Monday, August 16, 2010

Berenjenas con miel de cana (battered aubergine with molasses syrup)

This is a delightful way to eat aubergines. It is a dish served in all the local restaurants and the thick syrupy molasses (miel de cana) is sweet and delicious. I have had this many times when eating out and decided it was time to try it at home. The slices of aubergine are deep fried in a light batter. I decided to try it with tempura style batter and it worked brilliantly

These little fellows are just so cute, yeah?

1 Jar of miel de cana
1 Aubergine

For the tempura batter:-
25g cornflour
100g self raising flour
1/2 tsp baking powder
1/4 tsp salt

1 x small bottle of sparkling water

Thinly slice the aubergine and place in a colander. Sprinkle with sea salt and leave for up to an hour to draw out the juices. Wash under running tap and dry thoroughly with kitchen towels.

Make up the batter only when ready to use. Put the dry ingredients into a bowl and mix well. Add sparking water a little at a time and whisk. Keep adding water until a slightly runny and a little lumpy batter is achieved. You won't need all of the water

Put the pieces of aubergine into the bowl and cover with batter. Drop a few into the hot oil, they will float. Deep fry in batches, for approx 2 mins each side. Put onto a baking try and keep warm in a low oven whilst you cook the remainder.

Place onto a serving plate and drizzle over the syrup.


Oh, and don't forget, WE LOVE YOUR COMENTS!

This recipe also featured on Deb Cooks... and Twitter via The Tapas Lunch Co.


  1. I am a vegetarian and this recipe I will have to try. Visiting from the blog frog.

  2. I will have to try that. I love Spain, Only been to Barcelona and Palma de Mallorca. Love it out there. Thank you for sharing these and visiting me as well. I'm no following your blog.

  3. Elle & Simplegirl,

    Many thanks for the follow and visiting with your comments.

    Miel de cana can be difficult to get outside of spain. Let me know if you have any problems & maybe we can arrange something

  4. Hi! Just tried to comment on your other blog but don´t think I succeeded! I had a nightmare in the butcher´s the other day and despite having lived in Spain for almost 8 yrs, I never know the names of cuts of meat. Which would be the best cut for roast beef(I know at home topside and sirloin are the best) and what is it´s name in Spanish?Thanks for any help you could give me!x

  5. Hi Tracey, I had intended to email you but your profile shows no email address. Also, I noticed your blog has not been updated for sometime and hope you therefore return here to find your answer. Assuming you do......

    Beef in general can be so confusing here. For starters a cooked dish that consists of roast beef is called "rosbif"! Buying a suitable joint to roast can be extremely difficult.

    Beef in general is mostly referred to as "carne" although carne means meat!
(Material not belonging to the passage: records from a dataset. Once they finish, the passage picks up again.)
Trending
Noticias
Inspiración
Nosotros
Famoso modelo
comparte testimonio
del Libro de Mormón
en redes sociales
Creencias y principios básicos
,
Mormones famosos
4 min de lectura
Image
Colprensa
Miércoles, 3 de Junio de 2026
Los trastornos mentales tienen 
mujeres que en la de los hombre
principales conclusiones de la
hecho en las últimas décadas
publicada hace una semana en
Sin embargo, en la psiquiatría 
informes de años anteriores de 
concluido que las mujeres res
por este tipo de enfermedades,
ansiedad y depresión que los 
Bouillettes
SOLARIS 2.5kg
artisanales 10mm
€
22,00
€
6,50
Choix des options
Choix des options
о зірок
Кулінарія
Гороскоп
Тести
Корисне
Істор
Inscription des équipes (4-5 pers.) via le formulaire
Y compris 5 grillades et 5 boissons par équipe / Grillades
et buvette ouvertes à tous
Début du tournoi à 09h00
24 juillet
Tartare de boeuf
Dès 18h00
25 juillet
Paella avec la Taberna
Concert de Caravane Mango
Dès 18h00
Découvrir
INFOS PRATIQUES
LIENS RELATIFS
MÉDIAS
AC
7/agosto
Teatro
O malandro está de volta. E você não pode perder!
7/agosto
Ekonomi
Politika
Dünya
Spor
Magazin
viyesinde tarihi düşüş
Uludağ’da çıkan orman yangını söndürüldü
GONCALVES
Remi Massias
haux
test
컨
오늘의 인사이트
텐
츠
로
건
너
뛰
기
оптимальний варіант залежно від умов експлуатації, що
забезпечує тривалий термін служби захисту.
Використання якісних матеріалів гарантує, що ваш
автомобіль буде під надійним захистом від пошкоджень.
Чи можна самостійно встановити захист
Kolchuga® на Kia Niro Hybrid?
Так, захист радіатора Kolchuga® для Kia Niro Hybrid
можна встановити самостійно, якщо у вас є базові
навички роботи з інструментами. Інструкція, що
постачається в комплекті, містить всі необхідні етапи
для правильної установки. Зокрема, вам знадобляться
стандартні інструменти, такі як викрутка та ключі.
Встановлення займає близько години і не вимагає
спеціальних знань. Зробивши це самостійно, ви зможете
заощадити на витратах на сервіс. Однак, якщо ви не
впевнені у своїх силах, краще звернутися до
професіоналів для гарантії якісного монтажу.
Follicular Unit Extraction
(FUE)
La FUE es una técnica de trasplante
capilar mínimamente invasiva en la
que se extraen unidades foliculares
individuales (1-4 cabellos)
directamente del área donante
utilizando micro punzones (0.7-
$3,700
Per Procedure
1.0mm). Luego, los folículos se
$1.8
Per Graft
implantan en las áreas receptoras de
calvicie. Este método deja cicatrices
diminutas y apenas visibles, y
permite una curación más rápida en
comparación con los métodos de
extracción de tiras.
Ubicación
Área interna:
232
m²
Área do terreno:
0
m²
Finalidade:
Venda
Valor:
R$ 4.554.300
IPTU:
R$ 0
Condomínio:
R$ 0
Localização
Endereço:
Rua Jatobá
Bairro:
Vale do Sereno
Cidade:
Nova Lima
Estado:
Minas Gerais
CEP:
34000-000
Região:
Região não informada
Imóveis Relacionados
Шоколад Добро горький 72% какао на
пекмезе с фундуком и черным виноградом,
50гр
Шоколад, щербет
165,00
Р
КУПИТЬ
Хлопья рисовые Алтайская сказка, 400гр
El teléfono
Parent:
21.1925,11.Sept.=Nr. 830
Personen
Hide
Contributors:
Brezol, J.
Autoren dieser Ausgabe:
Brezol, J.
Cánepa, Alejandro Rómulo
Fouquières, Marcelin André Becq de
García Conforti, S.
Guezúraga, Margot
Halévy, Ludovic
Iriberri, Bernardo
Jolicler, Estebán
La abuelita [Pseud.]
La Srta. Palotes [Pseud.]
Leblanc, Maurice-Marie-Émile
Whenever you see "Carne....." on a menu for example it will generaly mean it's beef!

    When looking for a joint to roast, you'll will not find specific named cuts. What you will find is "carne para asado" translated as just "beef for roasting/cooking". Or "tenera para asado", "tenera" being beef too. Be wary of any joint that says "relleno" in the title as this means it is pre-stuffed. Usually with not so nice ingredients!
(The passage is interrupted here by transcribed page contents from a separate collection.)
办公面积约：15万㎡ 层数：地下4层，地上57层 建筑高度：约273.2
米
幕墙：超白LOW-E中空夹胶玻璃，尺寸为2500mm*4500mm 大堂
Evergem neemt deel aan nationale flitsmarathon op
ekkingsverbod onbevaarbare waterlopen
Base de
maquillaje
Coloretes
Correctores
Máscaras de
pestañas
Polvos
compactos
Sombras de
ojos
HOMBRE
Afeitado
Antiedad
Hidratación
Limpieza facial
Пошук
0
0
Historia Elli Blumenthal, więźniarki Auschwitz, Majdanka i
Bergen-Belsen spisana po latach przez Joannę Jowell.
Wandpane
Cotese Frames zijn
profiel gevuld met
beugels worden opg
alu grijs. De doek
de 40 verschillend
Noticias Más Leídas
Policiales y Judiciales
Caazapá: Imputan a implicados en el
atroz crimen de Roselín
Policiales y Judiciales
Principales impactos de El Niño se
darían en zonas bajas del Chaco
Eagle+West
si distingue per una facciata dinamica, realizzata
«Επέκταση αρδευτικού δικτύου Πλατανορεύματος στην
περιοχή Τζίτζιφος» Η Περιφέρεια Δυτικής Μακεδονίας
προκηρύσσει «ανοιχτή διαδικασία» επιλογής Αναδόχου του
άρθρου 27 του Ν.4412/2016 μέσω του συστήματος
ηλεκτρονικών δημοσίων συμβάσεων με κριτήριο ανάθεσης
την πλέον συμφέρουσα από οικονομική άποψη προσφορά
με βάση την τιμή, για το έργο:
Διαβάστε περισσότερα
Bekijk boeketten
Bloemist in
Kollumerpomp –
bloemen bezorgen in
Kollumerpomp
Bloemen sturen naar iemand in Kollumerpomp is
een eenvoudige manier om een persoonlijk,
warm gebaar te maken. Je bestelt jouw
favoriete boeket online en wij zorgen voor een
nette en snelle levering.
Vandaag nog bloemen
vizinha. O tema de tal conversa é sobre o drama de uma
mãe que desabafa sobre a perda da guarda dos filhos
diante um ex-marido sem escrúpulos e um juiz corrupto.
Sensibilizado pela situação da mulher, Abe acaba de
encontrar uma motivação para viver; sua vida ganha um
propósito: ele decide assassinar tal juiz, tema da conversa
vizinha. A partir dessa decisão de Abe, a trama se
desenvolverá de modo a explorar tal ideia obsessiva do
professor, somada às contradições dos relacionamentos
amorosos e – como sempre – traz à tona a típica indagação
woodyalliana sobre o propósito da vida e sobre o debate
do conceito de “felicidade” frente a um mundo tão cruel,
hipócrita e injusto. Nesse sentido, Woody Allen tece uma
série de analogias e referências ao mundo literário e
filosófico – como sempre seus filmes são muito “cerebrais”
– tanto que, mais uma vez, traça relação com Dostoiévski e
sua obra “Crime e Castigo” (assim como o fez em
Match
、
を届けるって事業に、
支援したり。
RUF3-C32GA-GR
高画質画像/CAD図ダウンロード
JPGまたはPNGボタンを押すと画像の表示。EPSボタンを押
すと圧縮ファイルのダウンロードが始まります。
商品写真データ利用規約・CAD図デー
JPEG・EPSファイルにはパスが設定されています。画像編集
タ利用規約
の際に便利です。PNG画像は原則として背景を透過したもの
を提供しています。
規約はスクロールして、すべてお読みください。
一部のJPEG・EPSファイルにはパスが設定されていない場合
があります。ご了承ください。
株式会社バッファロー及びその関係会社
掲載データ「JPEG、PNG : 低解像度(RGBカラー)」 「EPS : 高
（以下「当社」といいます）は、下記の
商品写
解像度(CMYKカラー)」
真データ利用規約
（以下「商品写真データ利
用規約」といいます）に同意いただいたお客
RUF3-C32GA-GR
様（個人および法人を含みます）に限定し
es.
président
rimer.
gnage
    I don't know where you are based but a butcher will always be better than a supermarket when it comes to beef.

    However, on the meat counter in supermarkets and butchers you will find. "Fillete de tenera" meaning "fillet of beef". This is OK to roast if you want it well cooked. Medium or rare will result in shoe leather LOL. For the utmost guaranteed best beef, whether for steaks, tornados or even a large piece to roast ALWAYS buy solomillo! Solomillo translates as "tenderloin beef". This is a must for steak and fabulous for roast too. Howevey, be aware it is extremely pricey, approx 15e or more per kilo.
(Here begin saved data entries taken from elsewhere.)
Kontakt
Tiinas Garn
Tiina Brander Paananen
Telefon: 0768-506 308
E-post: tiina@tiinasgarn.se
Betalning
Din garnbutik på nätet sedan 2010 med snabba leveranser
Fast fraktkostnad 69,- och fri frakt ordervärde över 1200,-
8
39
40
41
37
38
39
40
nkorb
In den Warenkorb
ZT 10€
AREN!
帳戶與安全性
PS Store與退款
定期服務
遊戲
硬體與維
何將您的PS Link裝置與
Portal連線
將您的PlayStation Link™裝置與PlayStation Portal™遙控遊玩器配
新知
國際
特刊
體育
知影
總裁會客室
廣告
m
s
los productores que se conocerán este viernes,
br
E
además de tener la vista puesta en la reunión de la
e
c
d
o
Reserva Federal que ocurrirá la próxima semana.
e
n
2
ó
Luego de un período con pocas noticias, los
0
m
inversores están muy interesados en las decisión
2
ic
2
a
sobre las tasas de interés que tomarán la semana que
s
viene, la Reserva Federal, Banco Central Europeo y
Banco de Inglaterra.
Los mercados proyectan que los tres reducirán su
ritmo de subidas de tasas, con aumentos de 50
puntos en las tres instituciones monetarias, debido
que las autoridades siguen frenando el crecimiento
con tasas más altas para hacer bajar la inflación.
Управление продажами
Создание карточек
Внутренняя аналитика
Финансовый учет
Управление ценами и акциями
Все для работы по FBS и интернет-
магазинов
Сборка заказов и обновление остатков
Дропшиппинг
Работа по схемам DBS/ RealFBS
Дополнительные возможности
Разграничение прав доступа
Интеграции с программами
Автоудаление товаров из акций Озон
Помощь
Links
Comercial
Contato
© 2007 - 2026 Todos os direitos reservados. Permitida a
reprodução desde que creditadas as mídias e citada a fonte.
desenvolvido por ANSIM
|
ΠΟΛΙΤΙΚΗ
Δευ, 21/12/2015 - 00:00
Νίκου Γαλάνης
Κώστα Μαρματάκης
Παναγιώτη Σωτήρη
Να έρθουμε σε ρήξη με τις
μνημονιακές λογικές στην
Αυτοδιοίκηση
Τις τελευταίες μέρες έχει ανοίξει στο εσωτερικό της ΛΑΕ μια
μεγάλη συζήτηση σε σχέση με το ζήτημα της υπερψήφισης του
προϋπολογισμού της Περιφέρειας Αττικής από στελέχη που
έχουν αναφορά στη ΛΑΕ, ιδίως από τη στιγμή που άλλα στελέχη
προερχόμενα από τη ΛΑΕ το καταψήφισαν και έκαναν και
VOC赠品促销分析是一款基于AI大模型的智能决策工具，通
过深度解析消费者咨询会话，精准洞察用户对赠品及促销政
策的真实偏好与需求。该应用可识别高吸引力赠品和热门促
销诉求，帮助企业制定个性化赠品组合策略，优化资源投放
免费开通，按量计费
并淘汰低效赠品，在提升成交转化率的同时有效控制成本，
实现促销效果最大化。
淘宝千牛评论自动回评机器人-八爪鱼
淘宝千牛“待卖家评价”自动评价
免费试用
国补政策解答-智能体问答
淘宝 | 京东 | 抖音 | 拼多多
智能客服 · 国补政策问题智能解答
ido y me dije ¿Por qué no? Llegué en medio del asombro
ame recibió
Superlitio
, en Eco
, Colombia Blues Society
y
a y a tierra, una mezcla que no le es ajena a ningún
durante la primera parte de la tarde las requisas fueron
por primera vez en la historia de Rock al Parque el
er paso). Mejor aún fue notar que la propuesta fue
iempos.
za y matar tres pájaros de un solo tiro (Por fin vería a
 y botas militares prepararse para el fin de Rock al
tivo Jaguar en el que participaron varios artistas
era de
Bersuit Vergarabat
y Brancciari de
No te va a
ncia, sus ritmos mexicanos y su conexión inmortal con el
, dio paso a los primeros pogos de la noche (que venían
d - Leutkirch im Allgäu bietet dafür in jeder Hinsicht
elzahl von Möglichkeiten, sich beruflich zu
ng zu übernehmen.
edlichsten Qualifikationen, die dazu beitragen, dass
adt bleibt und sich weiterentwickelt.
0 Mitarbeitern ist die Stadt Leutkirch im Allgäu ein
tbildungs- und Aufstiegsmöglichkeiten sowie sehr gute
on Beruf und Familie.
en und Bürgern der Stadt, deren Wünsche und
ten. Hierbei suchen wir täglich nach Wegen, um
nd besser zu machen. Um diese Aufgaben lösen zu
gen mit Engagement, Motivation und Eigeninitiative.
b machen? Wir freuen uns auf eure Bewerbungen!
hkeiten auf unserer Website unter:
    Hope this helps and in fact I am now considering publishing a blog post about meats and fish translations to assist others too, thanks for the inspiration.


  6. Hi Debs! Thanks for the really helpful information! Yes, I went to the butcher as at the supermarket I can never find a big enough or proper joint of meat. I think the butcher gave me res or pez de tenera(I didn´t hear him properly) plus there was this really impatient old woman rushing me!!It cost me 15e and was far too big for the two of us so ended up cutting it into bits.Either I overcooked it as it was only a small piece or it was the wrong cut but it was as tough as old boots. Look forward to your meat/fish blog post!Hope to update my blog asap!x ; )

  7. Hi Tracey, you are welcome; glad to be of help. I've never heard of res or pez de tenera, but of course I'm still learing myself LOL, it's a never ending process!